**TEXT**
* begin *

That SPE is geared towards a particular strength isn't in question. The point is you said SPE was incapable of doing the things a CPU can, which is a flat out load of prime bunkum nonsense.
have all the logic needed to perform any programmable task?
in only 7 milions of transistor?
Pentium Pro : 5.5 million transistors
Intel 80386DX : 275,000 transistors
Motorolla 68000 : 68,000 transistors
Intel 8086 : 29,000 transistors
MOS 6502 : 9,000 transistors
Zilog Z80 : 8,500 transistors

What have computers using Pentium Pro and earlier CPUs actually been using if not General Purpose Processors, because anything at 7 million transistors or less is, by your reckoning, incapable of having the necessary logic to be a general purpose processor? Was the BBC running on a GPU? Was the Sinclair Spectrum powered by a DSP?
no, they lack control logic of the instruction window, it doesn't do register renaming or instruction reording, so it needs neither a rename register file or a reorder buffer, it lacks branch prediction and code scheduling logic, and it lack cache, as being a little little celeron
None of which are essential for being able to write any program. See the 8086 above!
local addressable memory is not cache.
Cache isn't logic, so you can't say SPE hasn't the logic and then point to cache. Cache isn't essential for running general purpose tasks. It's an advantage but not essential. See the 8086 above! SPE has all the logic it needs to perform any process asked of it, hence it is capable of general purpose code.
 
Jawed said:
"Frogger":

http://www.beyond3d.com/articles/shadercomp/results/

by Eyal Teler (fourth on the page). Runs fine on R300.

Jawed
Cool ;). It's not manic miner though :p

How would you class the IO though? Is the GPU still needing CPU intervention to provide it with keyboard inputs? If so, SPE has the difference in having direct access to functionality without needing other procesors to format and feed it data, as it were. If not, SM2.0 is more capable than I thought!
 
Shifty Geezer said:
That SPE is geared towards a particular strength isn't in question. The point is you said SPE was incapable of doing the things a CPU can, which is a flat out load of prime bunkum nonsense.

Pentium Pro : 5.5 million transistors
Intel 80386DX : 275,000 transistors
Motorolla 68000 : 68,000 transistors
Intel 8086 : 29,000 transistors
MOS 6502 : 9,000 transistors
Zilog Z80 : 8,500 transistors

great comparison, can find some worse cases please?

the whole Cell is 235 Milions of transistors, the 7 spe are 49 milions togheter
this is a best comparison

how, they don't need the 190 Milions of exeeding transistors, just because a spe is a complete cpu [/ironic]


What have computers using Pentium Pro and earlier CPUs actually been using if not General Purpose Processors, because anything at 7 million transistors or less is, by your reckoning, incapable of having the necessary logic to be a general purpose processor? Was the BBC running on a GPU? Was the Sinclair Spectrum powered by a DSP?
None of which are essential for being able to write any program. See the 8086 above!
Cache isn't logic, so you can't say SPE hasn't the logic and then point to cache. Cache isn't essential for running general purpose tasks. It's an advantage but not essential. See the 8086 above! SPE has all the logic it needs to perform any process asked of it, hence it is capable of general purpose code.

* end *

**SET EXERCISE A**
Could you extract the passage of the forum discussion from "by Eyal Teler" up to and including "than I thought!", word for word?

(Extracted data entries)
* begin *

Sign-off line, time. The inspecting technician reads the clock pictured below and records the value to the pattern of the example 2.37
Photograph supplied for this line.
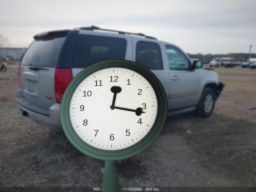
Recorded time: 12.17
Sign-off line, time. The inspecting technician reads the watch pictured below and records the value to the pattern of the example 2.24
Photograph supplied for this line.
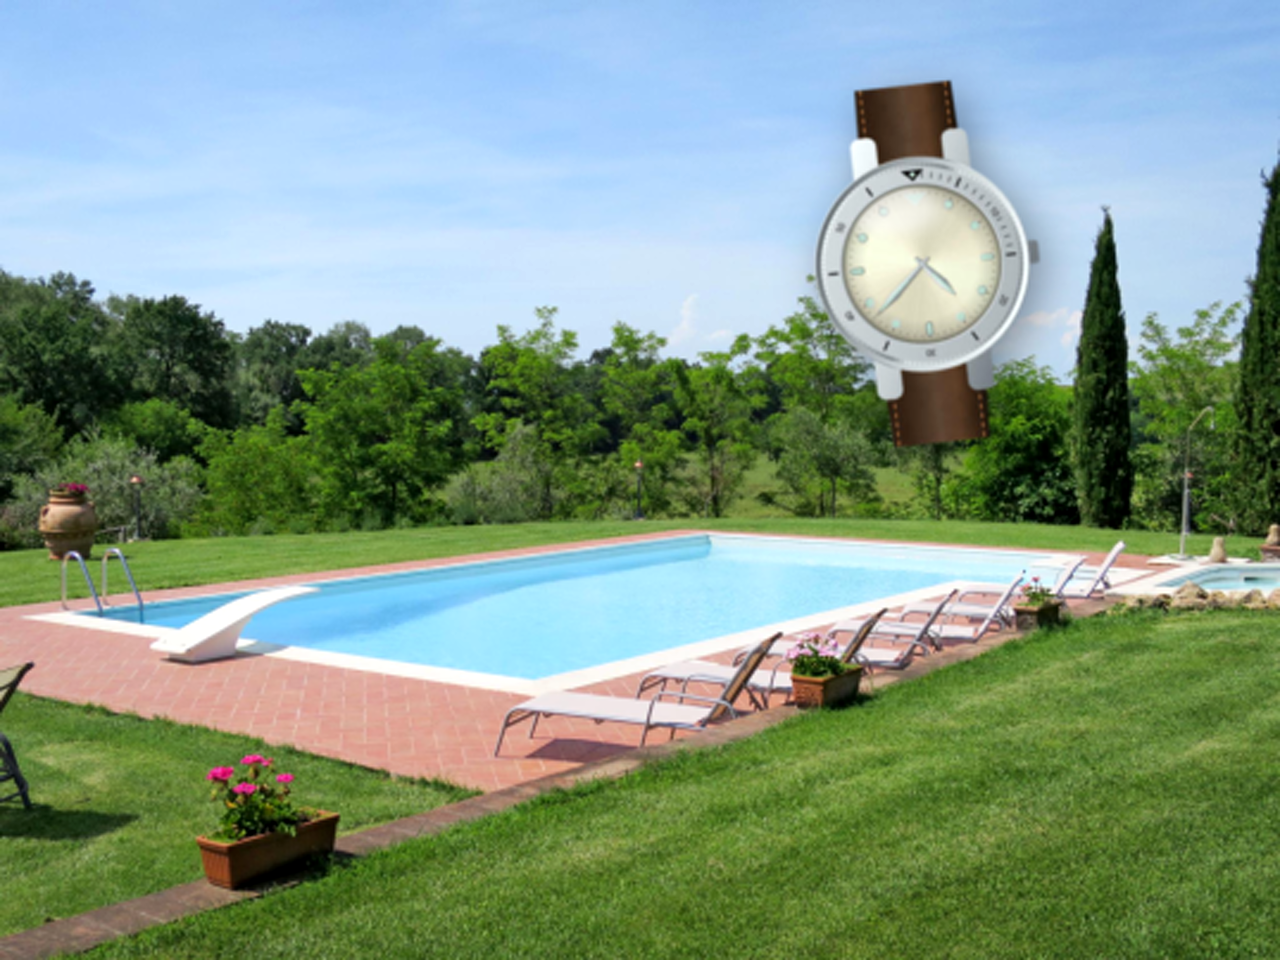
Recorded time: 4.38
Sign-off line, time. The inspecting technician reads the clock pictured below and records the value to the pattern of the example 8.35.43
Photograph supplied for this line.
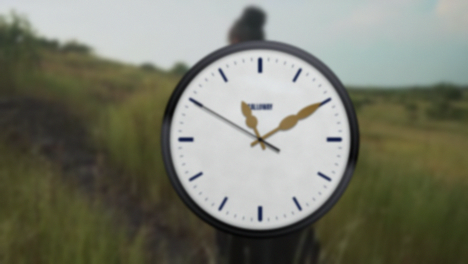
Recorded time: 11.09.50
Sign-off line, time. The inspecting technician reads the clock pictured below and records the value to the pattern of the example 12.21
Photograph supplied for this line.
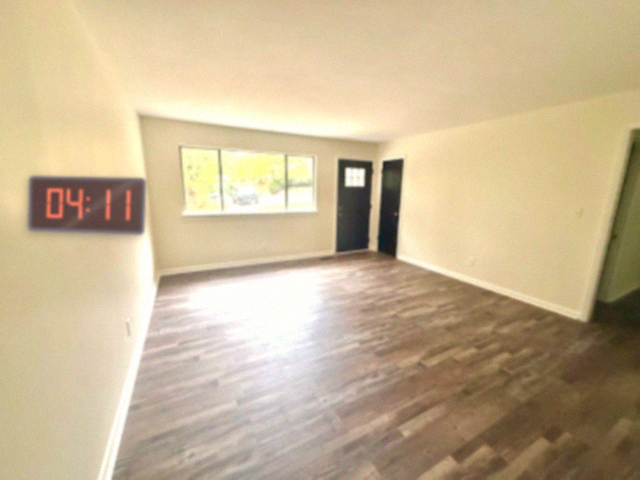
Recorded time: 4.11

* end *

**SET EXERCISE B**
Can you filter the listing and copy each line that includes the string "Recorded"?

**TASK SOLUTION A**
by Eyal Teler (fourth on the page). Runs fine on R300.

Jawed
Cool ;). It's not manic miner though :p

How would you class the IO though? Is the GPU still needing CPU intervention to provide it with keyboard inputs? If so, SPE has the difference in having direct access to functionality without needing other procesors to format and feed it data, as it were. If not, SM2.0 is more capable than I thought!

**TASK SOLUTION B**
Recorded time: 12.17
Recorded time: 4.38
Recorded time: 11.09.50
Recorded time: 4.11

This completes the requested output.